Nothing but the pictures should be left out when you copy the records exactly.

◆ **Working data**
━━━━━━━━
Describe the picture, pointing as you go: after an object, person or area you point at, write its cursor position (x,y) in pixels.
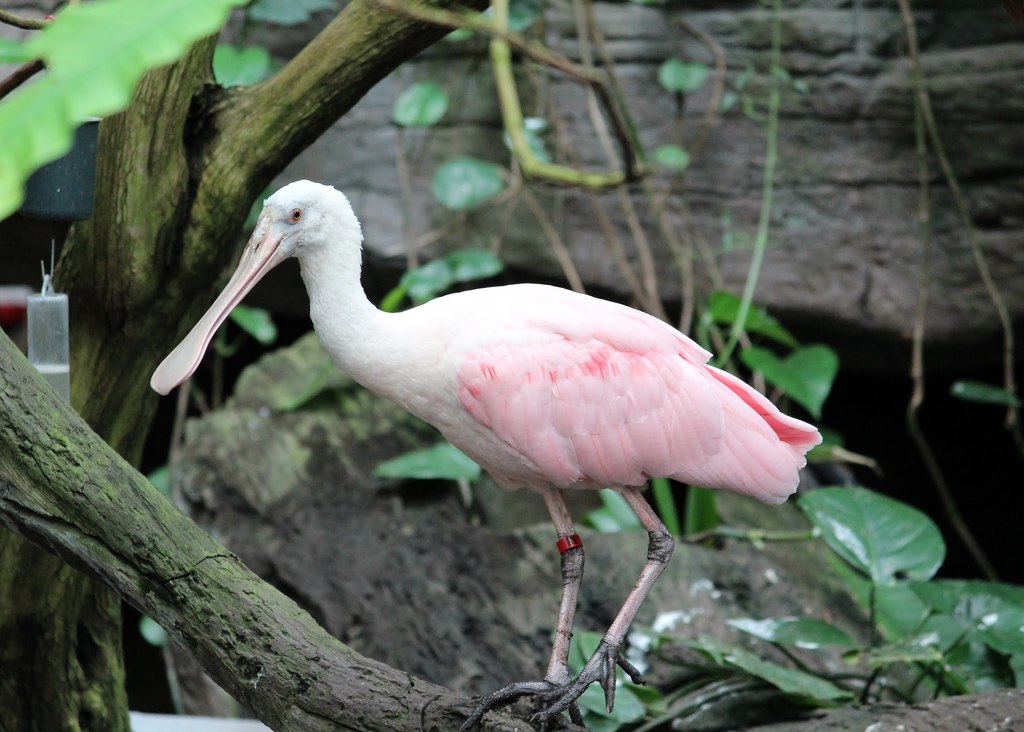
In this image, in the middle (459,324), we can see a bird (592,377) standing on the wooden trunk (434,725). On the right side (820,358), we can see some plants (905,611) with green leaves (905,543). On the left side (49,298), we can also see a bottle (66,310), leaves (163,23). In the background (728,205), we can see some rocks (876,166).
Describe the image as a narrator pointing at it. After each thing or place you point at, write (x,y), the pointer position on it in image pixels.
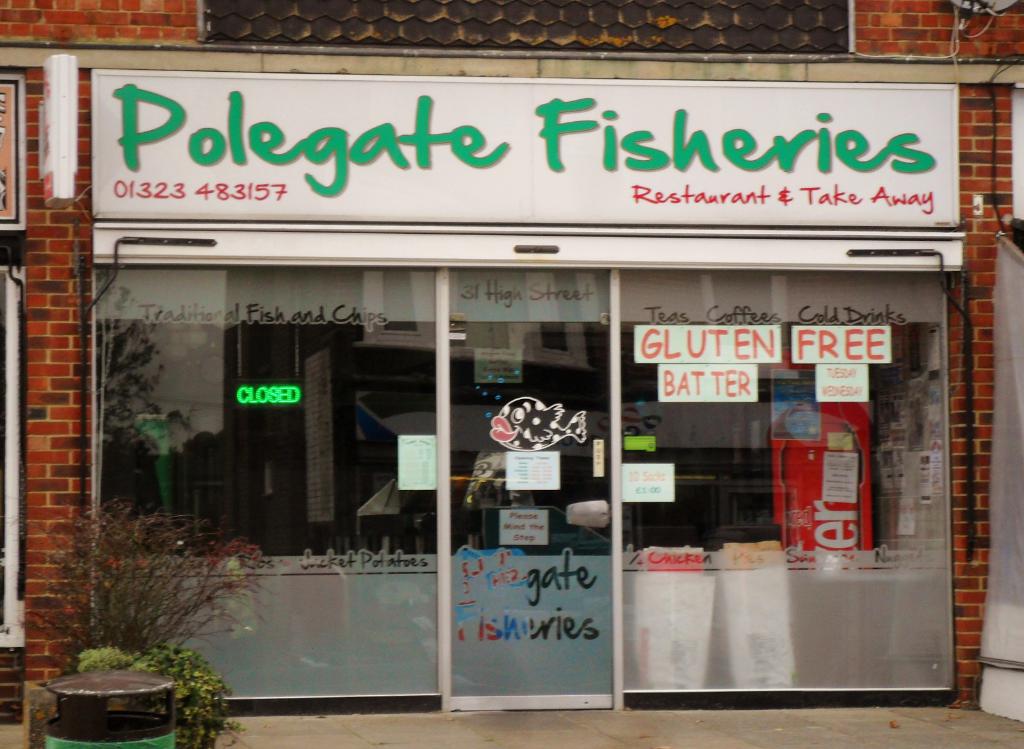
Here we can see a store (560,411). Posters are on glass windows (750,458) and glass door (522,561). In-front of this store (417,569) there are plants (161,644). Here we can see hoarding (591,162). Wall (71,314) with bricks (41,392). Through this glass windows (716,523) we can see fridge (794,471) and posters (916,435) are on the wall (897,461).
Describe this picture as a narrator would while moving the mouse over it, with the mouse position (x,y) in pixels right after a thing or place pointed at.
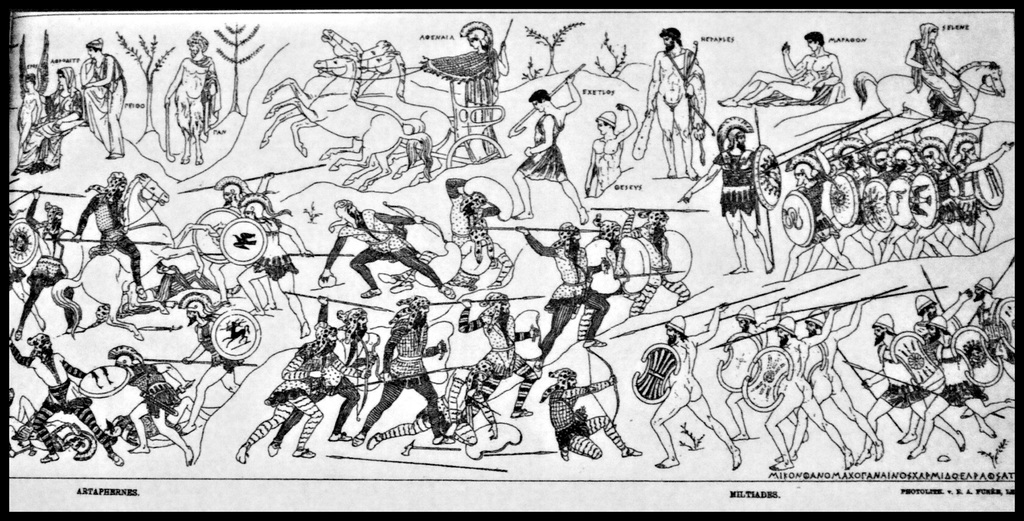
This image is a black and white image. This image consists of a poster (581,104) with many images (750,378) of humans (204,386) and horses (326,80) and there is a text (938,471) on it.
━━━━━━━━
◆ **Answer box**
Describe the picture, pointing as you go: after an object, person or area you point at, write its cursor position (x,y) in pixels.
In this image, in the middle (459,324), we can see a bird (592,377) standing on the wooden trunk (434,725). On the right side (820,358), we can see some plants (905,611) with green leaves (905,543). On the left side (49,298), we can also see a bottle (66,310), leaves (163,23). In the background (728,205), we can see some rocks (876,166).
Describe the image as a narrator pointing at it. After each thing or place you point at, write (x,y), the pointer position on it in image pixels.
Here we can see a store (560,411). Posters are on glass windows (750,458) and glass door (522,561). In-front of this store (417,569) there are plants (161,644). Here we can see hoarding (591,162). Wall (71,314) with bricks (41,392). Through this glass windows (716,523) we can see fridge (794,471) and posters (916,435) are on the wall (897,461).
Describe this picture as a narrator would while moving the mouse over it, with the mouse position (x,y) in pixels right after a thing or place pointed at.
This image is a black and white image. This image consists of a poster (581,104) with many images (750,378) of humans (204,386) and horses (326,80) and there is a text (938,471) on it.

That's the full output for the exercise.